I like the island model although V really stood out like an actual island to me. San Andreas didn't feel like an island to me, maybe it was the 3 cities or sprawling countryside and varied terrain, I could easily forget it was an island.
Part of me thinks I would enjoy something like RDR but then I often wonder what flying would be like with such a map. I wouldn't be inclined to scrap flying (fun and realism) for the sake of map realism. I think the trade-off of it being on an island is perfectly good video-game logic to fulfill a feature that offers more fun, value and gameplay than say, having the odd existential thought about it being an island. If the map is designed well, most vistas should give you an impression you are on a mainland and not necessarily on an island.
If they lock it off like RDR, they'll have to do an exceptional job of it because what would be immersion breaking is invisible walls, ledges that are normally climbable, non-climbable etc.
The island model might be unrealistic in the sense that the place it's representing isn't really an island. However most locations GTA is based on are by the sea so at least one half of the map is real, it's the just the other side where the land should keep going that's at odds. However, the landlocked model also forces you to suspend your disbelief in that you can't drive or go here or there. At least with the island model, it doesn't restrict you in things you can't do. If you want to over that mountain or building you, you can. If you want to see the other side, you can. That player freedom to me is more valuable that coming to terms that you are on an island.
The thing is, too, islands do exist, but locking off map trickery doesn't exist in real life. What I mean by that is if I see a mountain, I can climb it. If I come across a tricky-rockface that stops me from climbing over it, I can at least get a helicopter and fly over it.
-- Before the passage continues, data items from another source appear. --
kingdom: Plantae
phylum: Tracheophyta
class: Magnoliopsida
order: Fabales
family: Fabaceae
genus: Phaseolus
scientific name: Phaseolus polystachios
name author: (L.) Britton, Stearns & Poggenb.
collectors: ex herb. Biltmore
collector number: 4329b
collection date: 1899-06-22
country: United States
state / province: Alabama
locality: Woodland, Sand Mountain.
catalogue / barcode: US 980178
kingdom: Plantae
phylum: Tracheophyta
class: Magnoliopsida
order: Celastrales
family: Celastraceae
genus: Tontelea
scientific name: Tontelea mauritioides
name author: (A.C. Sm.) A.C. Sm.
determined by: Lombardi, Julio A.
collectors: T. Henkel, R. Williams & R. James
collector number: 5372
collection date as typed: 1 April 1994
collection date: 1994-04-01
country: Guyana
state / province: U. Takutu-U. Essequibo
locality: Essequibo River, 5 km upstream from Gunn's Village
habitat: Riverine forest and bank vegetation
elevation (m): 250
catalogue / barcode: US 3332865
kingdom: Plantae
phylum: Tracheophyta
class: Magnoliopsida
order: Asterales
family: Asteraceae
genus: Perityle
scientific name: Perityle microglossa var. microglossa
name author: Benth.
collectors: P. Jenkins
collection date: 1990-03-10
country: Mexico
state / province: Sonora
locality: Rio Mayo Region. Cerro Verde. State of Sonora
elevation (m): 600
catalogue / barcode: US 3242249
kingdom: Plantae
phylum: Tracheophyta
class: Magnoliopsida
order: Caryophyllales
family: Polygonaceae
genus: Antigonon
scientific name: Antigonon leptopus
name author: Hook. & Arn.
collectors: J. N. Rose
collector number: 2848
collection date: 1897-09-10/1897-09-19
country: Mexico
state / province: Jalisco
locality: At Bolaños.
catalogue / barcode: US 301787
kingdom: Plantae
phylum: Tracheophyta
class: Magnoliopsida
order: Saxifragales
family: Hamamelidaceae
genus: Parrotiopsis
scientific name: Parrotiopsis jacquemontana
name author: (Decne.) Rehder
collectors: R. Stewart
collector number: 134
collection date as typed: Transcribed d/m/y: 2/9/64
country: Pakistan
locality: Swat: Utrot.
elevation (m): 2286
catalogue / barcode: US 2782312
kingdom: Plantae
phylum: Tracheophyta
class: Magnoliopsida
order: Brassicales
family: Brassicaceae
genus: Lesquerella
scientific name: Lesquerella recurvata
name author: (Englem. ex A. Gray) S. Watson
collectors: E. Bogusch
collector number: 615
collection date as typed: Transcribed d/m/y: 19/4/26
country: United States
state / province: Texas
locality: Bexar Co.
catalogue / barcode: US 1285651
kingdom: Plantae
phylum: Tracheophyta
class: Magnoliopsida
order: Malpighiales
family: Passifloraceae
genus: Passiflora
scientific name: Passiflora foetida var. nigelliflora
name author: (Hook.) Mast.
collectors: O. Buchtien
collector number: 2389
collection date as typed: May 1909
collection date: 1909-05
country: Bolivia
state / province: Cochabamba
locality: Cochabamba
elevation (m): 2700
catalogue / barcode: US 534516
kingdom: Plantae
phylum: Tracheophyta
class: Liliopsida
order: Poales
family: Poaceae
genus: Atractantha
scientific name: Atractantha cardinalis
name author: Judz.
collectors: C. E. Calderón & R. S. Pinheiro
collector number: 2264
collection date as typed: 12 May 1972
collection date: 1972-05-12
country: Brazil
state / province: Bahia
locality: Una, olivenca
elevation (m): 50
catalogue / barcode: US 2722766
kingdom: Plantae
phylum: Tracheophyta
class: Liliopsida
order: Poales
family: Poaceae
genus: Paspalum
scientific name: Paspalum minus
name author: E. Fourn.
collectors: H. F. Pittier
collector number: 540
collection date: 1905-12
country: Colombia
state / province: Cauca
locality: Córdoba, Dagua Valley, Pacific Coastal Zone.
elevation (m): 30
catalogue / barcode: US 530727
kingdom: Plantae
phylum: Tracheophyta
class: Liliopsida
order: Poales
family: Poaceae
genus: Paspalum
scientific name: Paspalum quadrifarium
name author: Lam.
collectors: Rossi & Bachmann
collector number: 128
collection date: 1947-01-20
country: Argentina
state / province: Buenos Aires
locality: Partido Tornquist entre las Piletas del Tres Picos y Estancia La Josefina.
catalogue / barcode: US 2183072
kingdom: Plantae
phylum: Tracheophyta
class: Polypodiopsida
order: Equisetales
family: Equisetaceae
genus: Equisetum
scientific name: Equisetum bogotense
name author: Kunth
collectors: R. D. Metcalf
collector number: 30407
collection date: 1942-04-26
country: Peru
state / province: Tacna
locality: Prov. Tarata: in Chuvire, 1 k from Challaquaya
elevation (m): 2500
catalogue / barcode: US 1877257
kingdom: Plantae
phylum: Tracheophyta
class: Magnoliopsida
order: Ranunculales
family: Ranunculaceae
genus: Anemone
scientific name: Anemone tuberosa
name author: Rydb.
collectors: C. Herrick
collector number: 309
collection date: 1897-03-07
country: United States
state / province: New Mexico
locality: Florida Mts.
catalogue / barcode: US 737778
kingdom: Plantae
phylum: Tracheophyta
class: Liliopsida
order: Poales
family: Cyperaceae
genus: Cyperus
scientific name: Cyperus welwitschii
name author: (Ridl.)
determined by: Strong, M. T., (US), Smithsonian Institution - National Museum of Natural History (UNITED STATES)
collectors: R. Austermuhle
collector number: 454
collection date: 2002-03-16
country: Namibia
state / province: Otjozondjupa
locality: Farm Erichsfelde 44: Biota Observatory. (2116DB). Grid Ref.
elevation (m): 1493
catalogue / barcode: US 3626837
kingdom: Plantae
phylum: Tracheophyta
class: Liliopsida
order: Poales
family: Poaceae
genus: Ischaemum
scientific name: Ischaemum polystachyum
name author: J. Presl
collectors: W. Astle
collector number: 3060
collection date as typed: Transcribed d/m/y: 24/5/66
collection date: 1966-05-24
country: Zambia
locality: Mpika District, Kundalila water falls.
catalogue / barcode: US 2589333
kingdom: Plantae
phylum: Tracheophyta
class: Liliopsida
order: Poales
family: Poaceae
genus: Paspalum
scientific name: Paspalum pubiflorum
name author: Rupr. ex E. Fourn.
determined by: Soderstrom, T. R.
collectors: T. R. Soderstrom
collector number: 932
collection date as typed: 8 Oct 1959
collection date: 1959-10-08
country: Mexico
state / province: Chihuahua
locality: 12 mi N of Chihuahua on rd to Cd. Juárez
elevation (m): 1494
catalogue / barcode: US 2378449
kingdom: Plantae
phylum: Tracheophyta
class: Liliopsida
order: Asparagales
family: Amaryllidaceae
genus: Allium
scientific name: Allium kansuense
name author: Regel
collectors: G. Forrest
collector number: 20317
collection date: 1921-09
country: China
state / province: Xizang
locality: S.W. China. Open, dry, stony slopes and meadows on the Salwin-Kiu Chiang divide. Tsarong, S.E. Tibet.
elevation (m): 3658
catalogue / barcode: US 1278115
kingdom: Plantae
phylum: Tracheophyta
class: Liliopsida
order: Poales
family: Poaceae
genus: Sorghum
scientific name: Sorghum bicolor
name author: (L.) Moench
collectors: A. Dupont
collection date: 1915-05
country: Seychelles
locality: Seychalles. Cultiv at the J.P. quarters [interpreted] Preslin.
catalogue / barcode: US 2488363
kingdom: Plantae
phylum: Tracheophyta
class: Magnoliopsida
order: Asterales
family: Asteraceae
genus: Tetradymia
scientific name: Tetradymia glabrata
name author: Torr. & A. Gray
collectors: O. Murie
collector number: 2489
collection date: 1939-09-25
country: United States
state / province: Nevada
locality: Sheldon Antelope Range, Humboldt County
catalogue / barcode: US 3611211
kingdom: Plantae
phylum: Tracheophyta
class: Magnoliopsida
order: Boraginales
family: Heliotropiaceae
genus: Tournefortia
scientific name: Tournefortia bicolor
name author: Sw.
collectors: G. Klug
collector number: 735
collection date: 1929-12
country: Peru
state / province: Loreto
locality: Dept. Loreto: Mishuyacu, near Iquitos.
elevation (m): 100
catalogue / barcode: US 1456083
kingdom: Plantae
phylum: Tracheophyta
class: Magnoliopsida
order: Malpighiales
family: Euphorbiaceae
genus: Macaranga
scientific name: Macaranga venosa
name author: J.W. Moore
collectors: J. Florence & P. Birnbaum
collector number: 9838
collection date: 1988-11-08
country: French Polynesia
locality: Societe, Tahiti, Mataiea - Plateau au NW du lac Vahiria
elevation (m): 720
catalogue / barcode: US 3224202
I'm never going to come across an invisible wall or some physics defying block to stop me doing so.
Making creative ways like being attacked by bears or coyotes or whatever is nice but after a few times wouldn't it just be so unrealistic that every time you want to leave a place or go beyond a certain point you get killed. The island model doesn't ask that of you. It's just an island and they exist except all they ask you do is believe that it's LA or New York which they do quite convincingly.
When we used to play Road Rash as kids, I would think about how it would be cool to go to places we can see in the map. But the game doesn't let you. You're restricted the road and a few metres either side of the road. When GTA III came about it was like wow. Almost anywhere I see, I can go!
The landlocked map in Skyrim is perfect and it's great in Watch Dogs too. Skyrim isn't a vehicular game, obviously so traversing is done a lot of horseback and on foot. I find a lot of Watch Dogs action focuses on non-vehicular action, although vehicles are main thing used to get around.
I just think GTA's exciting use of Airports, flying, flying missions, versatility of missions including flying should remain so. I don't think it should regress to removal of such big features and having those big features greatly benefits an island map.